ACTIVITY = Locate each line in the records containing "ring". Copy it.

Pose landmark coordinates:
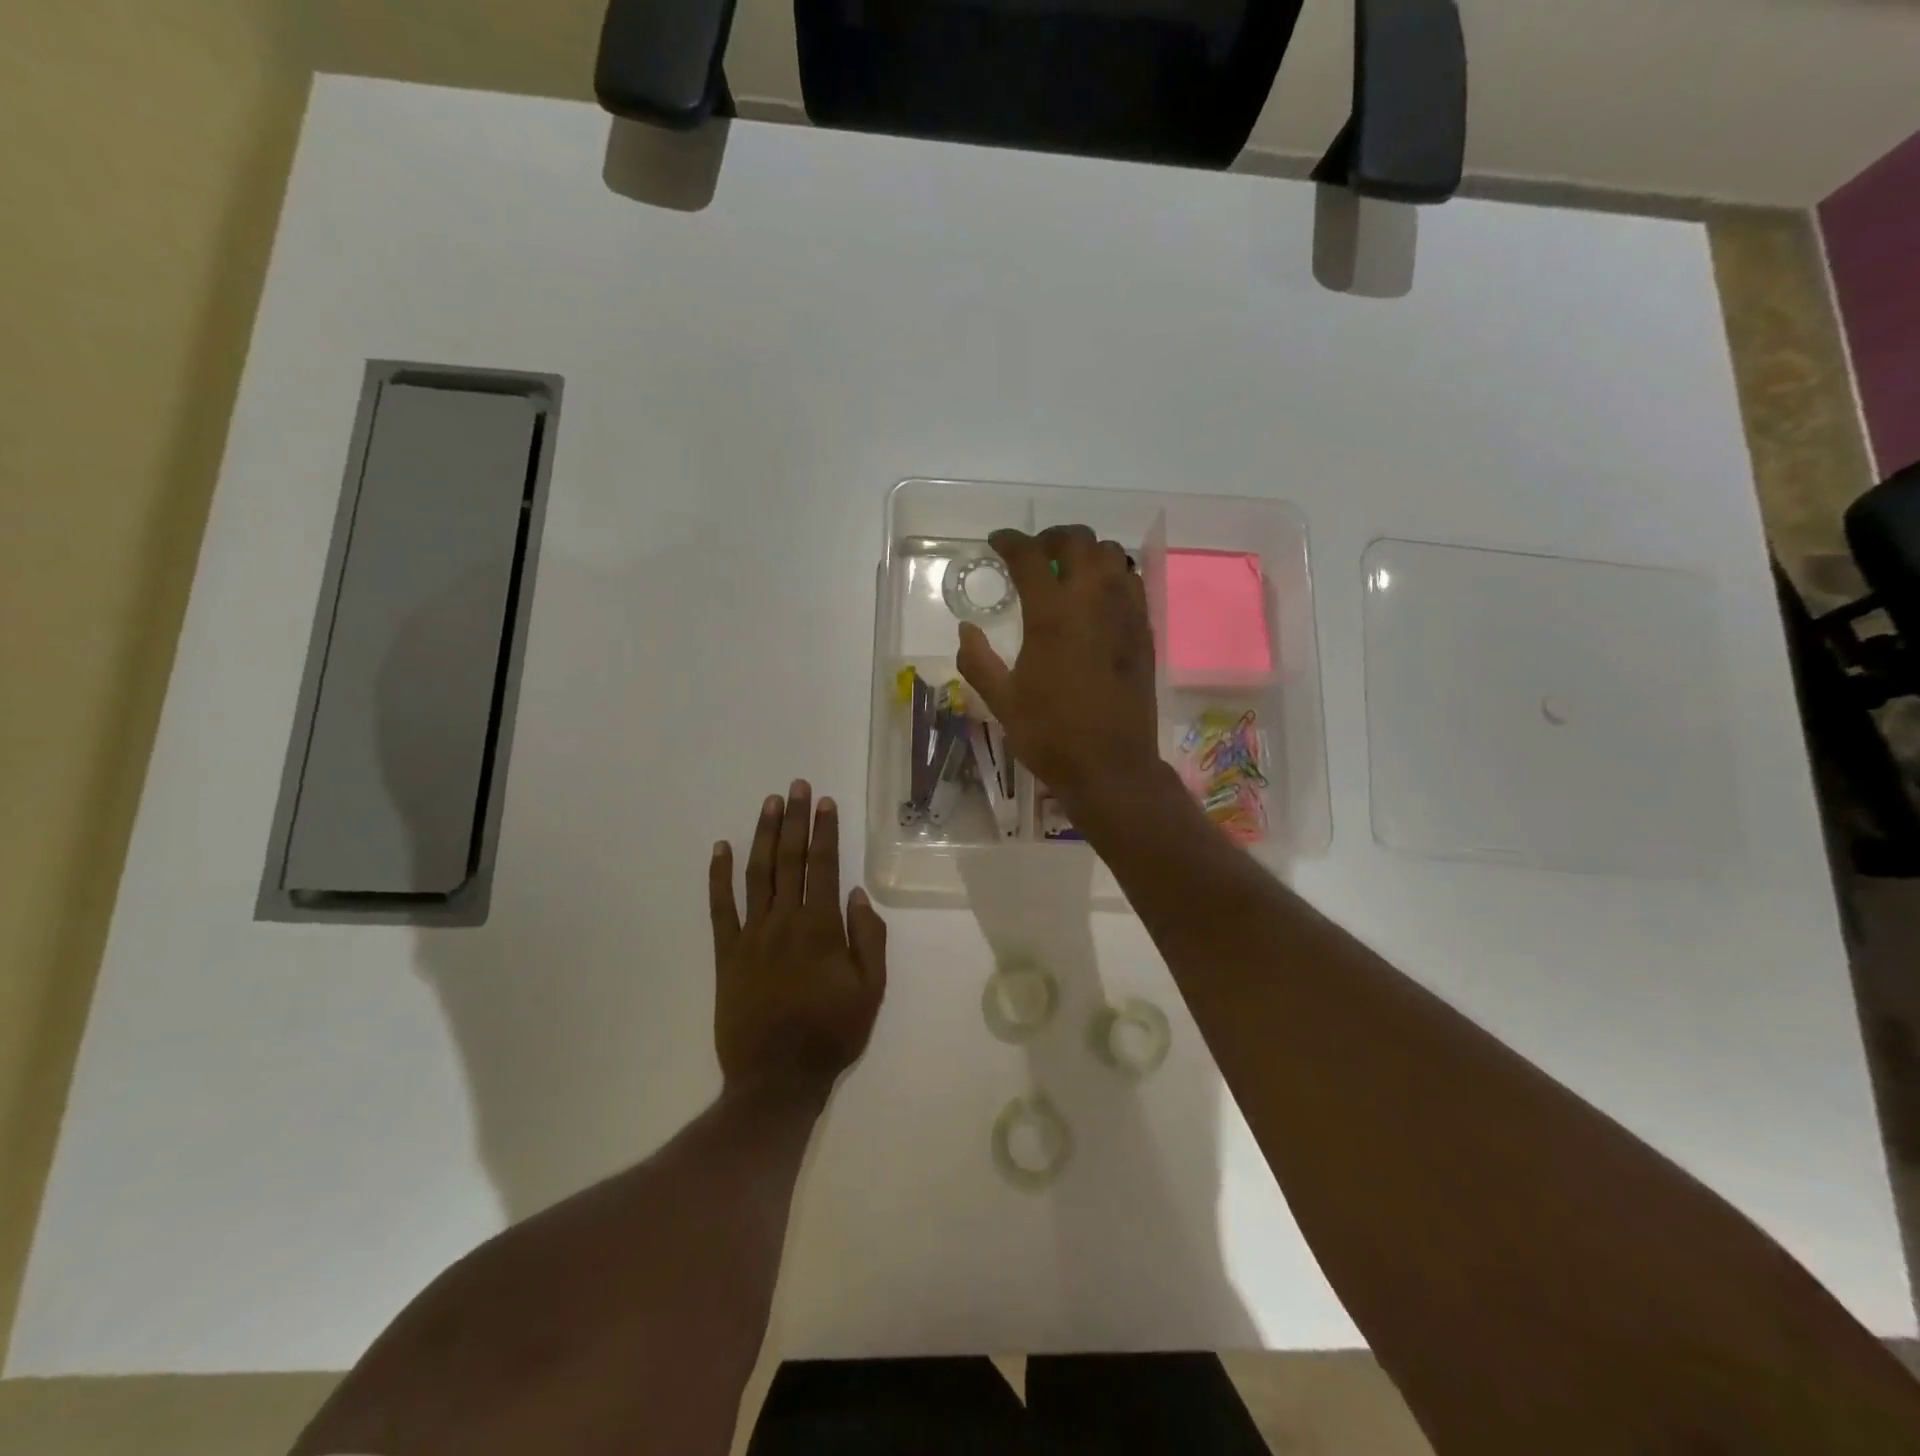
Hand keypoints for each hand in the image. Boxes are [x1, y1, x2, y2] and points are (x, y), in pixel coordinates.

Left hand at [709, 781, 887, 1096]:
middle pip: (789, 859)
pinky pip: (720, 908)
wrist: (776, 1079)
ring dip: (763, 835)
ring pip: (757, 874)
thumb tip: (859, 894)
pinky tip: (720, 849)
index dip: (824, 831)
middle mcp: (785, 921)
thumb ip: (869, 939)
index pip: (824, 866)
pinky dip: (719, 876)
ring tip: (769, 804)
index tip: (824, 802)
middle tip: (795, 786)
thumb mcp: (871, 991)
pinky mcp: (727, 954)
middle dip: (794, 820)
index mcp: (822, 928)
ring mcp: (751, 935)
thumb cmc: (831, 1034)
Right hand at [956, 525, 1162, 815]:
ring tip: (1068, 572)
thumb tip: (966, 629)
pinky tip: (1097, 598)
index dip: (1010, 541)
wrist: (1111, 766)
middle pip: (1079, 541)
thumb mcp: (1002, 701)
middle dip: (1052, 537)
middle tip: (1035, 554)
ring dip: (1086, 553)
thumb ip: (977, 660)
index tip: (997, 542)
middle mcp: (1093, 602)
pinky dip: (1112, 575)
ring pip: (1112, 555)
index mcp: (1052, 615)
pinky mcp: (1144, 632)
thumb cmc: (1051, 735)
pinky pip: (1132, 582)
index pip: (1030, 556)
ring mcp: (1125, 614)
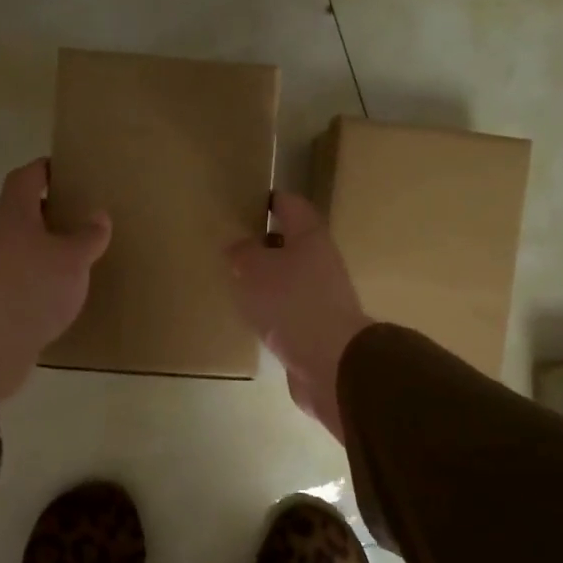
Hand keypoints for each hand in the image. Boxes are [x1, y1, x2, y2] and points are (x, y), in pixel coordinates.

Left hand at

ANSWER TO THE PROBLEM =
ring dip: (763, 835)
ring pip: (757, 874)
ring tip: (769, 804)
ring mcp: (751, 935)
ring tip: (1068, 572)
ring dip: (1086, 553)
ring pip: (1112, 555)
ring mcp: (1125, 614)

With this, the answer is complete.